- [Dataset excerpts]:
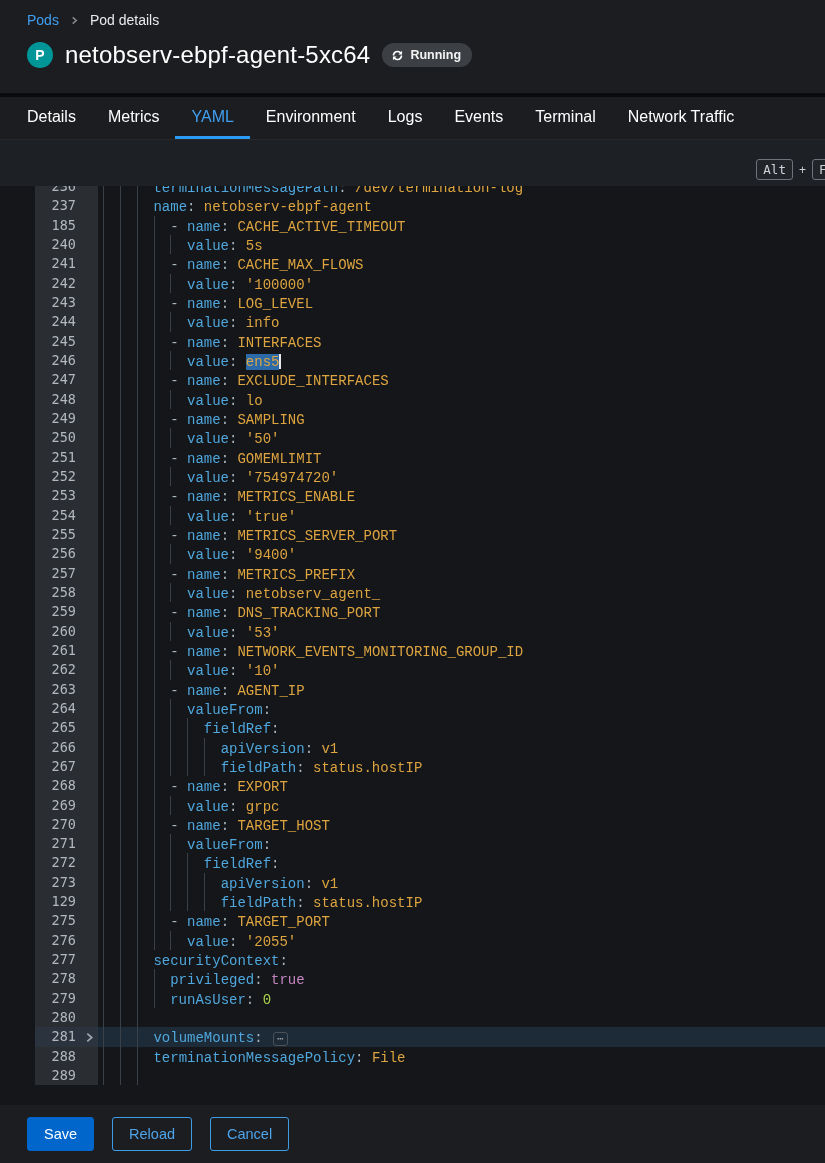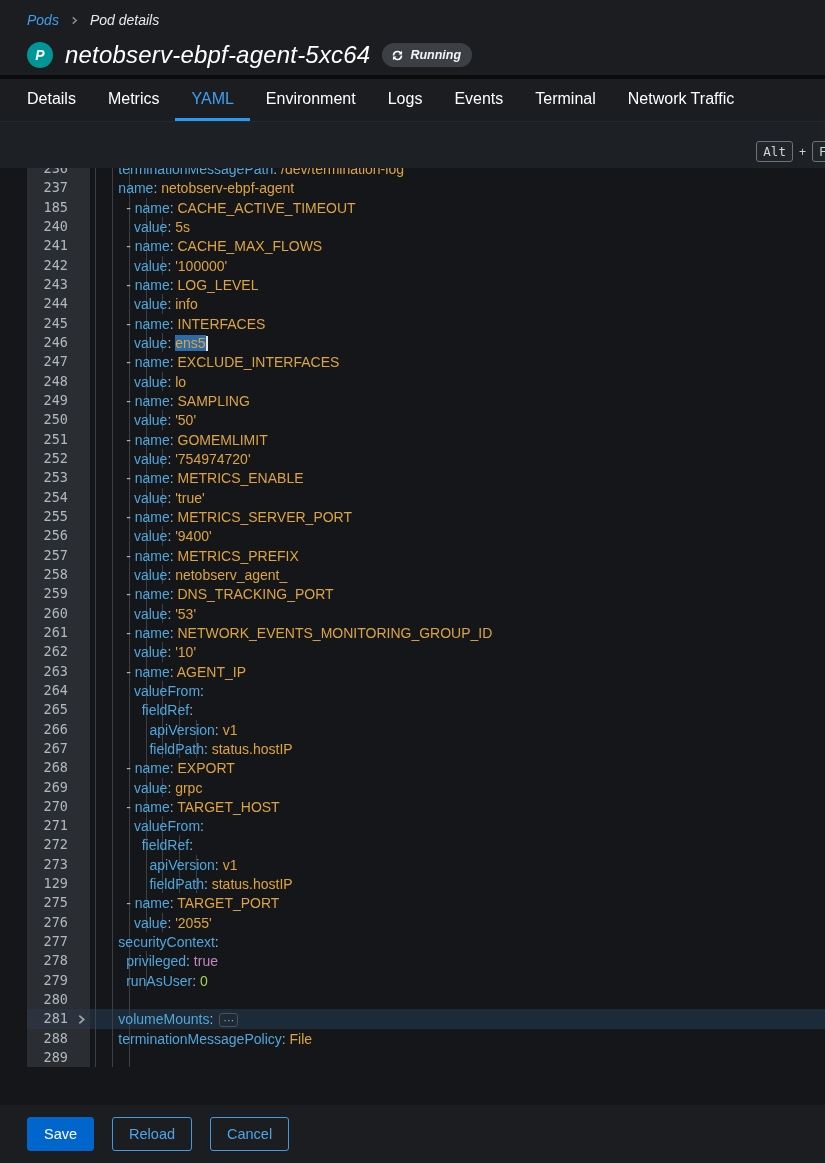"Pods" .header { font-style: italic -> none; height: 75px -> 93px }
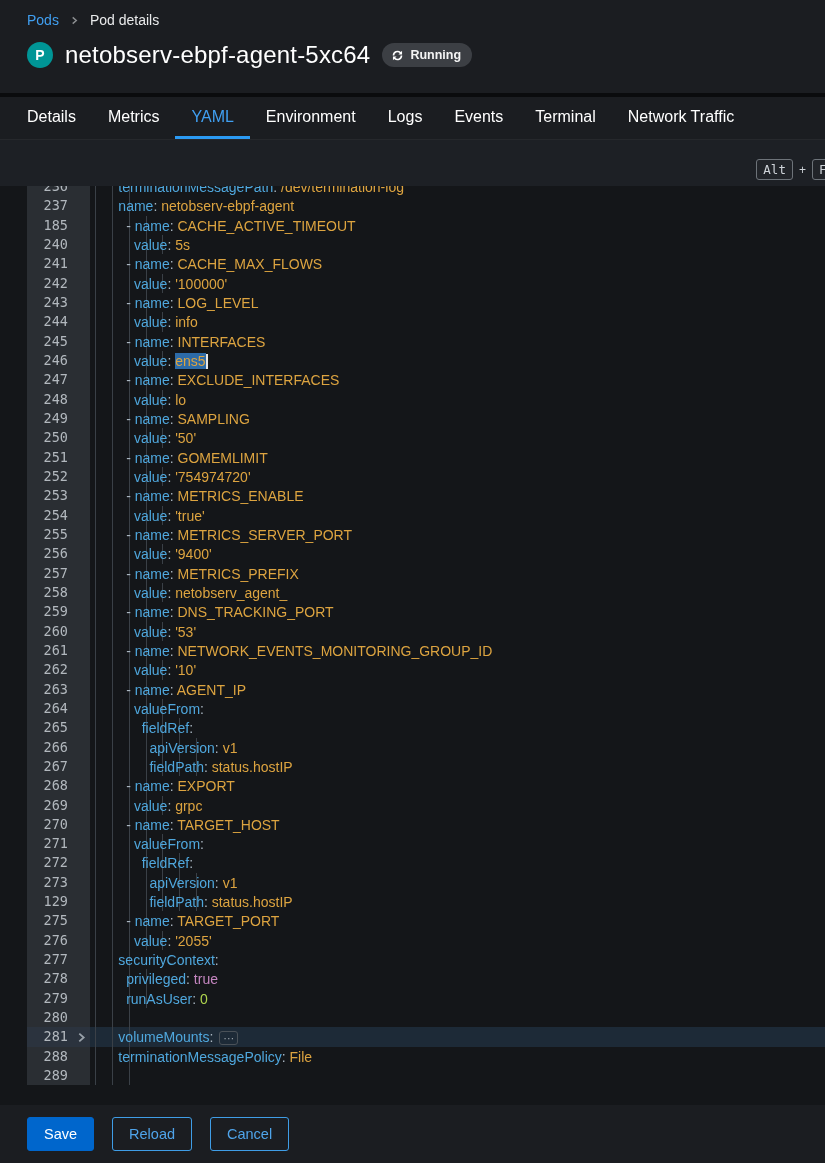"236" .editor { padding-left: none -> 8px }
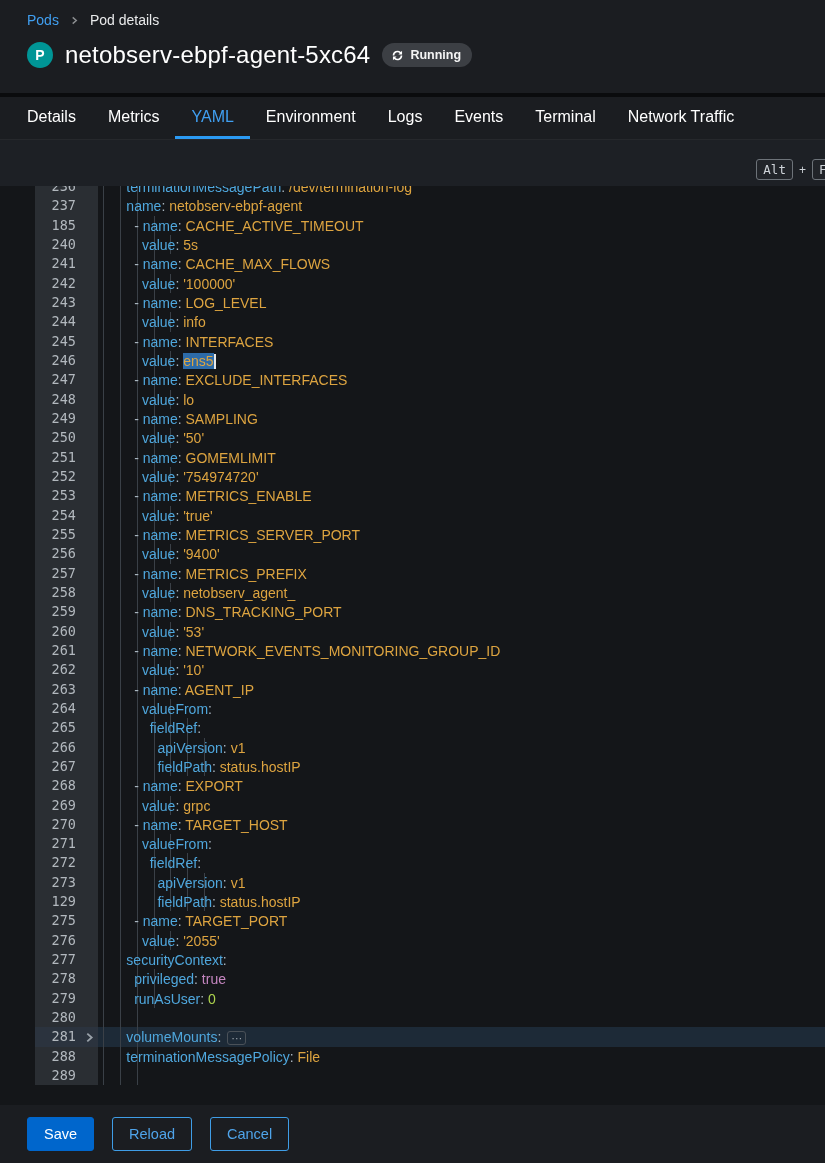"terminationMessagePath:" .code { font-family: Liberation Sans, sans-serif -> Liberation Mono, monospace }
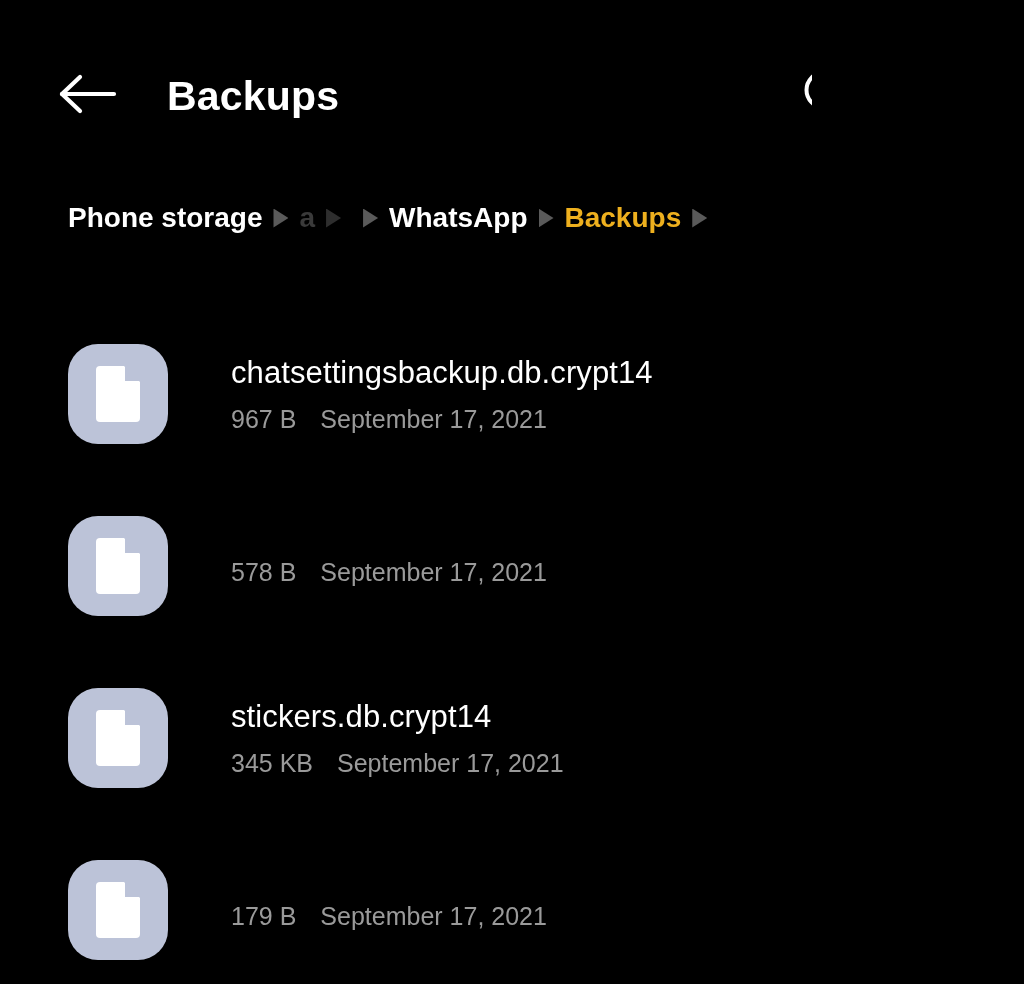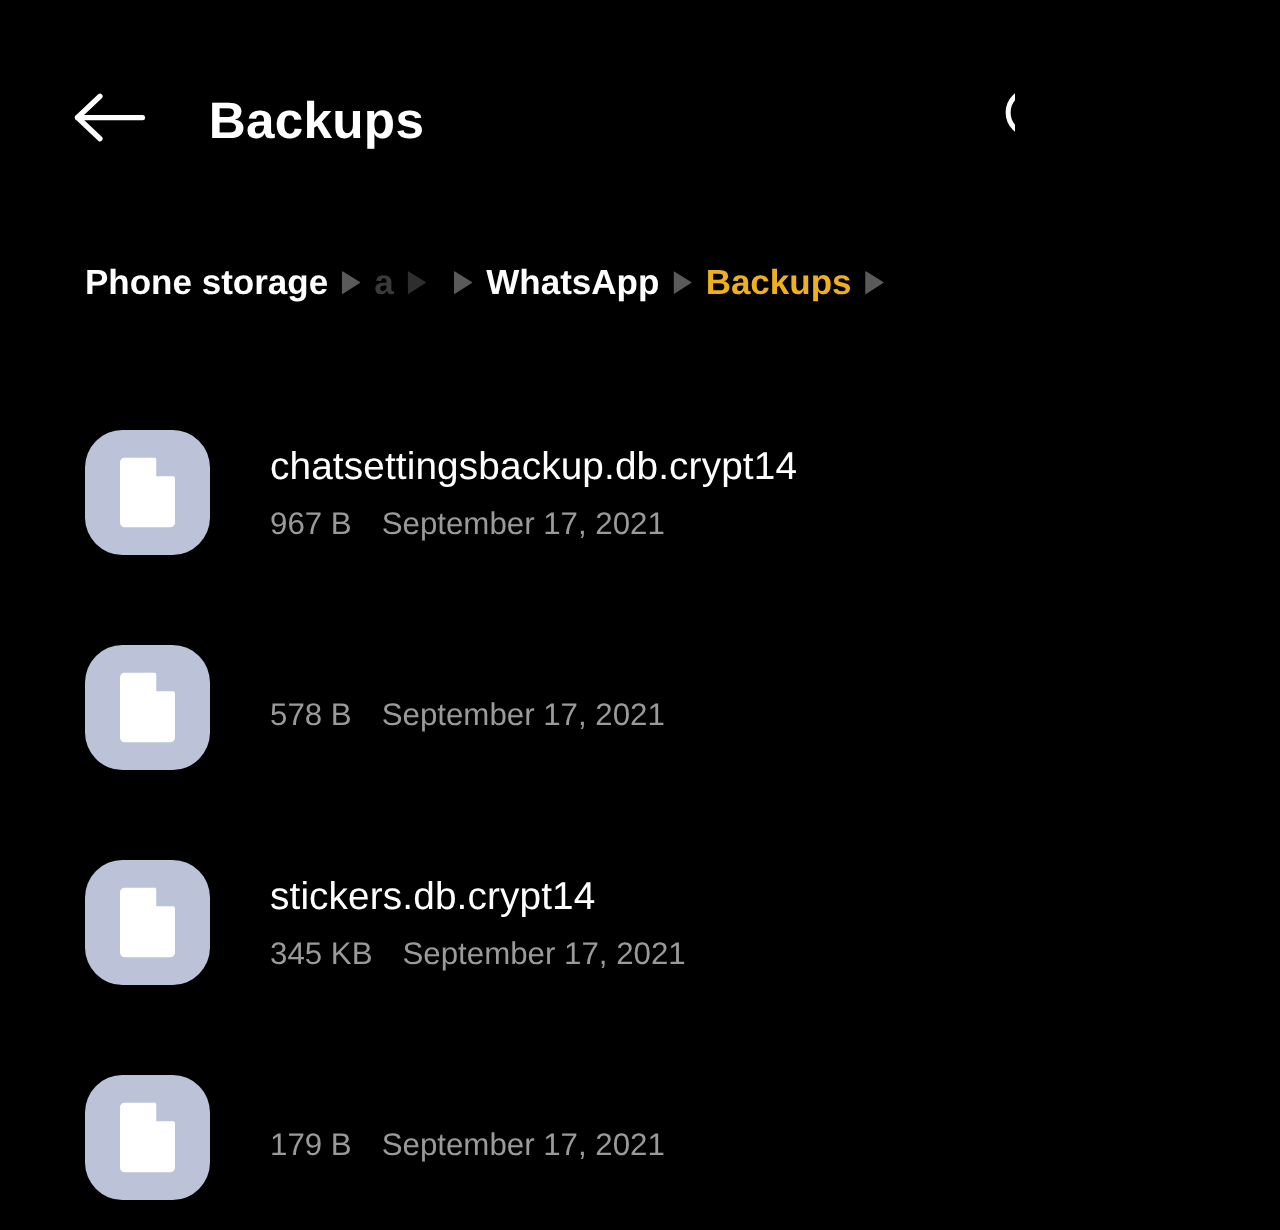"Phone storage" .crumbbar { top: 198px -> 190px }
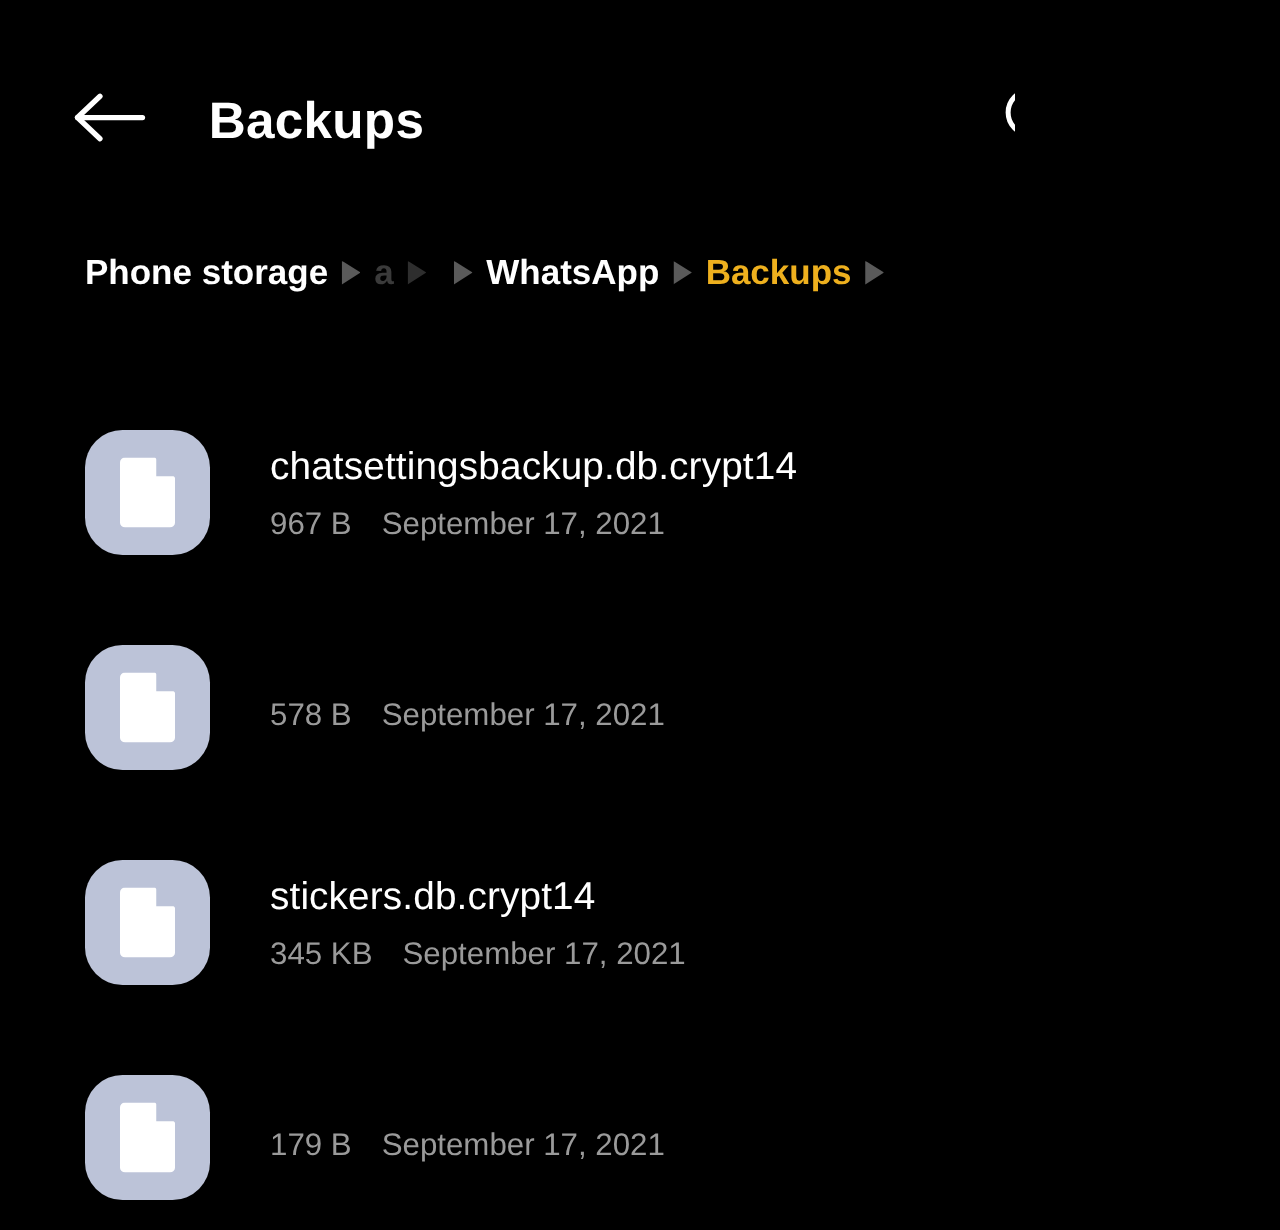"chatsettingsbackup.db.crypt14" .filemeta { margin-left: 48px -> 63px }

- [Task objective]: If an entry above contains a picture, leave that picture out and copy everything else exactly.

- [Response]:
"Pods" .header { font-style: italic -> none; height: 75px -> 93px }
"236" .editor { padding-left: none -> 8px }
"terminationMessagePath:" .code { font-family: Liberation Sans, sans-serif -> Liberation Mono, monospace }
"Phone storage" .crumbbar { top: 198px -> 190px }
"chatsettingsbackup.db.crypt14" .filemeta { margin-left: 48px -> 63px }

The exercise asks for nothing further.